Items from a data source
..........
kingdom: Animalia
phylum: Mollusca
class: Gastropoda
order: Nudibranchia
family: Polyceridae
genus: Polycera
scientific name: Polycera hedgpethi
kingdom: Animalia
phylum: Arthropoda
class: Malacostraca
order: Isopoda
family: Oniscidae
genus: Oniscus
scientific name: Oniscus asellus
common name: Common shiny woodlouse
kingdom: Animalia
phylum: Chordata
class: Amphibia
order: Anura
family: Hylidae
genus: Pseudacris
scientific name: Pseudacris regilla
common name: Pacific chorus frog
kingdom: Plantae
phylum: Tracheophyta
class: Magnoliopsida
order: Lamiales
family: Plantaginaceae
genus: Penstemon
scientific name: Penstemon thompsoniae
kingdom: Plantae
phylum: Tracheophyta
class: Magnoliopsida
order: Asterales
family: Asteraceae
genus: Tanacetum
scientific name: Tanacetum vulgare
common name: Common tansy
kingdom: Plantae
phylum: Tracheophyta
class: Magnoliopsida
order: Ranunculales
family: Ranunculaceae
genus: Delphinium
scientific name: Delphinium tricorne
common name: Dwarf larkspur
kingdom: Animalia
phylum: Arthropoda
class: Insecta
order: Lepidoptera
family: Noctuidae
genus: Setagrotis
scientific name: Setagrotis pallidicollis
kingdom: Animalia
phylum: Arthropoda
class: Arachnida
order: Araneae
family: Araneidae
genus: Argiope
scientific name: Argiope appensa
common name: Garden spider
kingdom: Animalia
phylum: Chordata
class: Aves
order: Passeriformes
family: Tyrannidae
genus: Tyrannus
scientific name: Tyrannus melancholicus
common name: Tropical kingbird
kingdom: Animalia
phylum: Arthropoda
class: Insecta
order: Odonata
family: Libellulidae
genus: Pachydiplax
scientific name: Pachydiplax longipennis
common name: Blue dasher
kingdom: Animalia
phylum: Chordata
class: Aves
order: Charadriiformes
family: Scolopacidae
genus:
..........
(WHAT THIS TASK INVOLVES): Print every line of the listing above word for word.

(RESPONSE FOR THIS EXERCISE):
kingdom: Animalia
phylum: Mollusca
class: Gastropoda
order: Nudibranchia
family: Polyceridae
genus: Polycera
scientific name: Polycera hedgpethi
kingdom: Animalia
phylum: Arthropoda
class: Malacostraca
order: Isopoda
family: Oniscidae
genus: Oniscus
scientific name: Oniscus asellus
common name: Common shiny woodlouse
kingdom: Animalia
phylum: Chordata
class: Amphibia
order: Anura
family: Hylidae
genus: Pseudacris
scientific name: Pseudacris regilla
common name: Pacific chorus frog
kingdom: Plantae
phylum: Tracheophyta
class: Magnoliopsida
order: Lamiales
family: Plantaginaceae
genus: Penstemon
scientific name: Penstemon thompsoniae
kingdom: Plantae
phylum: Tracheophyta
class: Magnoliopsida
order: Asterales
family: Asteraceae
genus: Tanacetum
scientific name: Tanacetum vulgare
common name: Common tansy
kingdom: Plantae
phylum: Tracheophyta
class: Magnoliopsida
order: Ranunculales
family: Ranunculaceae
genus: Delphinium
scientific name: Delphinium tricorne
common name: Dwarf larkspur
kingdom: Animalia
phylum: Arthropoda
class: Insecta
order: Lepidoptera
family: Noctuidae
genus: Setagrotis
scientific name: Setagrotis pallidicollis
kingdom: Animalia
phylum: Arthropoda
class: Arachnida
order: Araneae
family: Araneidae
genus: Argiope
scientific name: Argiope appensa
common name: Garden spider
kingdom: Animalia
phylum: Chordata
class: Aves
order: Passeriformes
family: Tyrannidae
genus: Tyrannus
scientific name: Tyrannus melancholicus
common name: Tropical kingbird
kingdom: Animalia
phylum: Arthropoda
class: Insecta
order: Odonata
family: Libellulidae
genus: Pachydiplax
scientific name: Pachydiplax longipennis
common name: Blue dasher
kingdom: Animalia
phylum: Chordata
class: Aves
order: Charadriiformes
family: Scolopacidae
genus:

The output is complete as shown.